Enasidenib is a targeted therapeutic agent primarily used for patients with specific types of acute myeloid leukemia (AML). As an isocitrate dehydrogenase-2 (IDH2) inhibitor, it provides a new treatment option for patients with relapsed or refractory AML through its unique mechanism of action.
How Effective is Enasidenib in Treatment?
Characteristics of Pharmacological Action
As an IDH2 enzyme inhibitor, enasidenib is unique in its ability to selectively act on mutant IDH2 variants.
By inhibiting the activity of mutant IDH2 enzyme, the drug reduces the level of 2-hydroxyglutarate (2-HG), thereby inducing bone marrow differentiation.
This targeted mechanism of action enables it to exhibit specific efficacy in the treatment of AML with IDH2 mutation.
Hematological Improvements
Changes in transfusion requirements can be observed during enasidenib treatment.
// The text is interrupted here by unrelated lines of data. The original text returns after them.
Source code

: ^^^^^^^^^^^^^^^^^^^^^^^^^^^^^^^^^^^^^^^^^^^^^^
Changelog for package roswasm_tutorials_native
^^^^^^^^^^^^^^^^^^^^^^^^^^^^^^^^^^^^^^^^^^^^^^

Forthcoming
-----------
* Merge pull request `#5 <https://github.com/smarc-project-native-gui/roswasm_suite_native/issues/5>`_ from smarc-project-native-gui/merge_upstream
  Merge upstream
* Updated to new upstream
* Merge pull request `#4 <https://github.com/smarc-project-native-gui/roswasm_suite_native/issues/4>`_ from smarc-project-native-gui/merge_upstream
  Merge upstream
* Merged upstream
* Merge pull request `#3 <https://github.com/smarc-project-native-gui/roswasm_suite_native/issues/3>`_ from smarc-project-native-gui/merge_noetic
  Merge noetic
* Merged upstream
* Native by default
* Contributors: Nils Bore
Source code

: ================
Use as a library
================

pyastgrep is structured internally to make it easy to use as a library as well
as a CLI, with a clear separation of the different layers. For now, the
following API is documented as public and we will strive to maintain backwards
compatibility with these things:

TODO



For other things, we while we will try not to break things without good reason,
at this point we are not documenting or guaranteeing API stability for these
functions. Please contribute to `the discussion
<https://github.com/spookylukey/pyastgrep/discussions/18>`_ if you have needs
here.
A significant proportion of patients who were transfusion-dependent at baseline can transition to a transfusion-independent state.
For patients who were already transfusion-independent before treatment, most can maintain this state.
This change reflects the drug's role in improving patients' hematological indicators.
Population Suitable for Enasidenib
Core Indicated Population
Enasidenib is explicitly indicated for adult patients with relapsed or refractory acute myeloid leukemia who have been confirmed to have IDH2 mutation by an FDA-approved detection method.
Before medication administration, the IDH2 mutation status must be confirmed through molecular testing, which is a prerequisite for the drug to exert its efficacy.
For the test, blood or bone marrow samples can be used for mutation analysis.
Medication Monitoring for Enasidenib
Key Focuses for Adverse Reaction Monitoring
During enasidenib treatment, special vigilance must be paid to the occurrence of differentiation syndrome, which is a potentially life-threatening severe adverse reaction.
Its clinical manifestations include multi-system symptoms such as fever, dyspnea, pulmonary infiltrates, and rapid weight gain.
Once this syndrome is suspected, corticosteroid treatment and hemodynamic monitoring should be initiated immediately.
Non-infectious leukocytosis is also an important adverse reaction that requires monitoring, and intervention measures may be necessary.
Gastrointestinal reactions such as nausea, vomiting, and diarrhea are common but usually mild, and can be alleviated through symptomatic treatment.
Requirements for Laboratory Monitoring
During treatment, regular monitoring of hematological indicators and blood biochemical values is required, and the monitoring frequency should be increased especially in the early stage of treatment.
Special attention should be paid to changes in bilirubin levels; this may be caused by the drug's inhibition of bilirubin metabolism pathways, rather than a sign of liver injury.
Electrolyte balance and renal function also need to be routinely monitored to prevent complications such as tumor lysis syndrome.